Collected data:
- - -

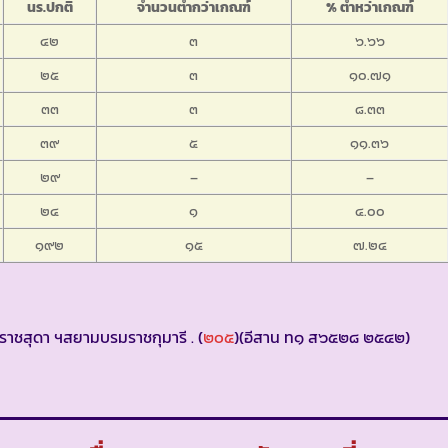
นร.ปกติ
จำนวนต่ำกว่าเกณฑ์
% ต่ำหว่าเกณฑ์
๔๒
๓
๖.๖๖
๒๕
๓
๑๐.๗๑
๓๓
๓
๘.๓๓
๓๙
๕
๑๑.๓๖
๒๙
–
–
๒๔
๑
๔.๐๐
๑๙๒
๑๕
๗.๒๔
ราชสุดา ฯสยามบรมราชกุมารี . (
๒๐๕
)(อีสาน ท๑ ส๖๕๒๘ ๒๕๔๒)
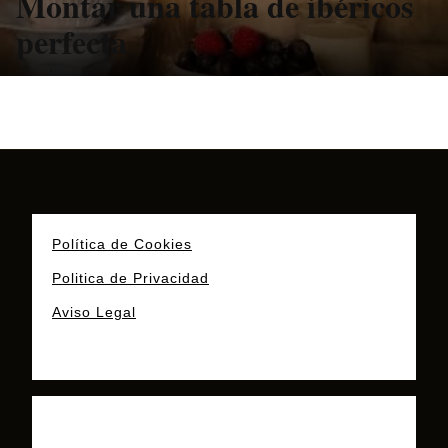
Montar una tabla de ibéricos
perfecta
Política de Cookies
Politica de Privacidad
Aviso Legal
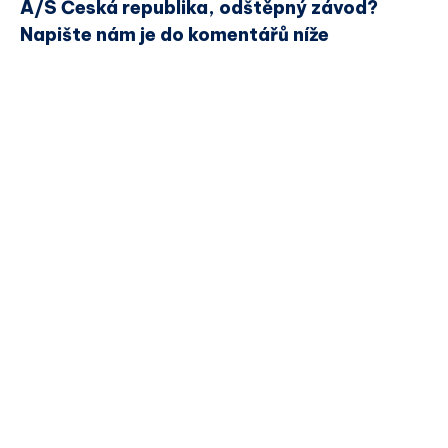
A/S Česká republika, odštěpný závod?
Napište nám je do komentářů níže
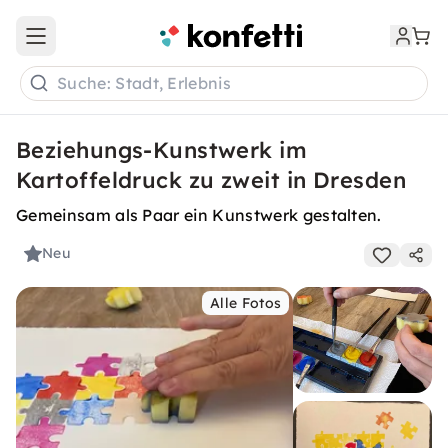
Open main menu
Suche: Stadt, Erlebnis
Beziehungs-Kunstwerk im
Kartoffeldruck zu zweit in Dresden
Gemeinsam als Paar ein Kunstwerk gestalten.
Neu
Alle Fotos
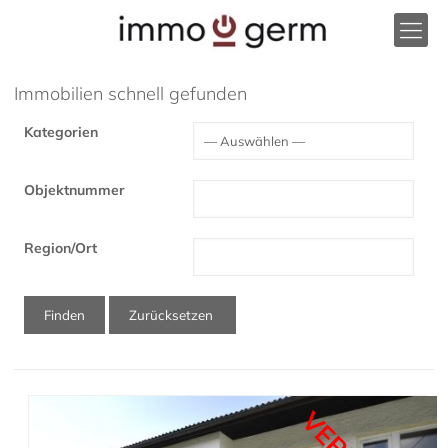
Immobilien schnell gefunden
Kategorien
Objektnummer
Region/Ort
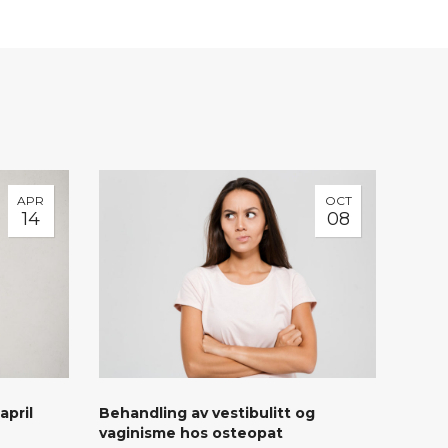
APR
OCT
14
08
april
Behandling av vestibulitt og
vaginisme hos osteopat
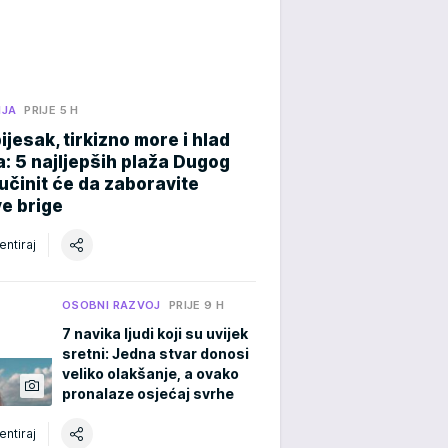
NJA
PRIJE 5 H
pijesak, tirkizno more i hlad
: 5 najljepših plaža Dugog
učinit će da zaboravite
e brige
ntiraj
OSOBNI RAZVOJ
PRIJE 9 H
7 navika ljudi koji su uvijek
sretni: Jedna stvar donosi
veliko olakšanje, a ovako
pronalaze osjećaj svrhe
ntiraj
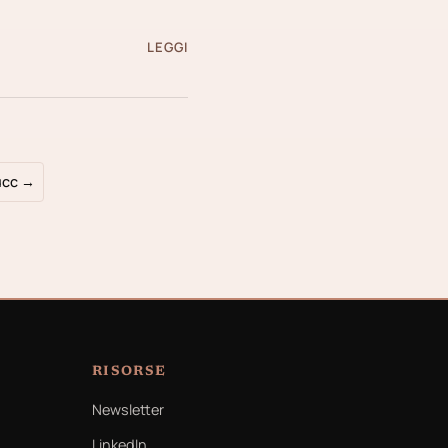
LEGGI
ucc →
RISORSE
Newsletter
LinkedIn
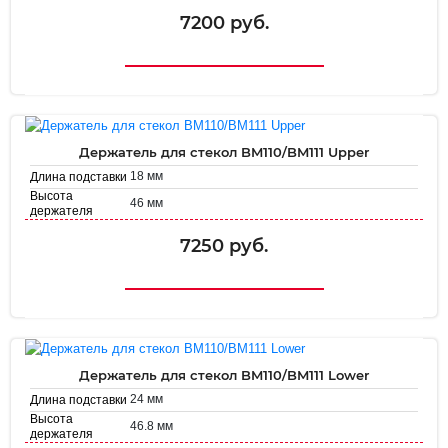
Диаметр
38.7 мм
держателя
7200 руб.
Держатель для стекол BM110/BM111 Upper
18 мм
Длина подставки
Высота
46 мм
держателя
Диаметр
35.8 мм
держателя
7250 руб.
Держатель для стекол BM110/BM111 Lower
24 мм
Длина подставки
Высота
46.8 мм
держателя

- - -

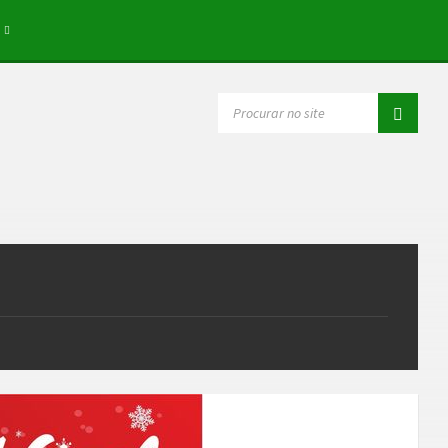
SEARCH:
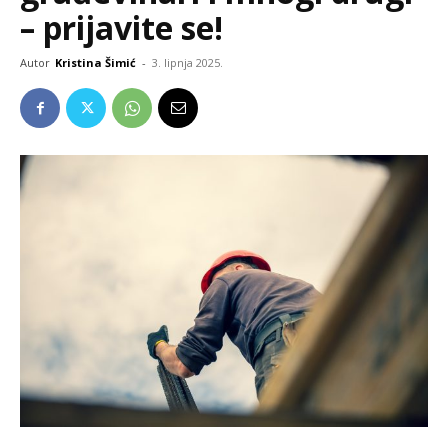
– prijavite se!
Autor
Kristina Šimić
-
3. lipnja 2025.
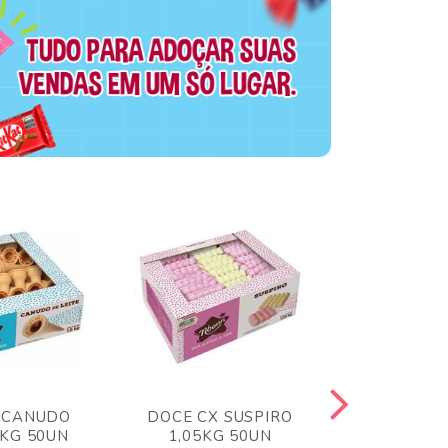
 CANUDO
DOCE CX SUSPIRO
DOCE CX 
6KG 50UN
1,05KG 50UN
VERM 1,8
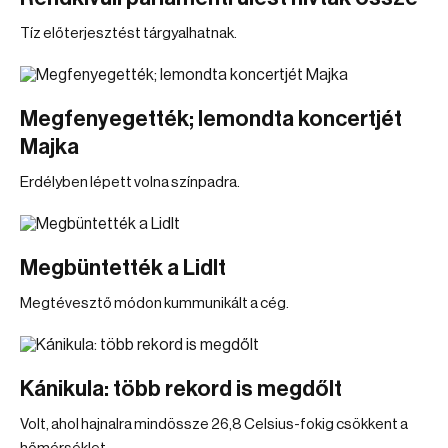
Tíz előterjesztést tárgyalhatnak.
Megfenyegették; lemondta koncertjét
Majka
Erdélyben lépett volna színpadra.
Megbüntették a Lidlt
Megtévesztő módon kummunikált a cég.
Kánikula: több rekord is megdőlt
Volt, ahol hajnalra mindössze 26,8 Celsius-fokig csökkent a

- - -

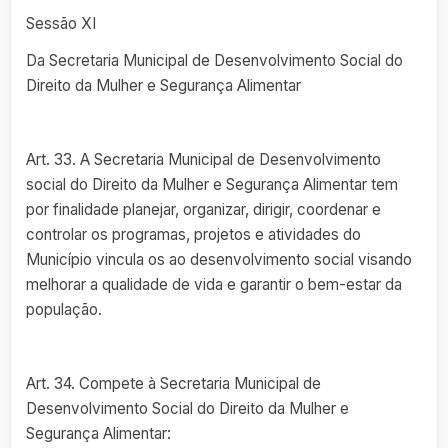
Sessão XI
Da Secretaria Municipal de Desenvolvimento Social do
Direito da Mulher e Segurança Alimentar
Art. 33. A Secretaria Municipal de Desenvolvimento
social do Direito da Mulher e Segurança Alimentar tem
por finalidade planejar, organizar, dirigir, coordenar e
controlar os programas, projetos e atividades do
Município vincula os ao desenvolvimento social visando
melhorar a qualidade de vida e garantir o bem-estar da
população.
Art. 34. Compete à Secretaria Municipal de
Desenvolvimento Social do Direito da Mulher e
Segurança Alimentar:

- - -

Return each line from the items above that contains the word "Segurança", copying every such line in full. Letter case matters when matching.

** Answer section **
Direito da Mulher e Segurança Alimentar
social do Direito da Mulher e Segurança Alimentar tem
Segurança Alimentar:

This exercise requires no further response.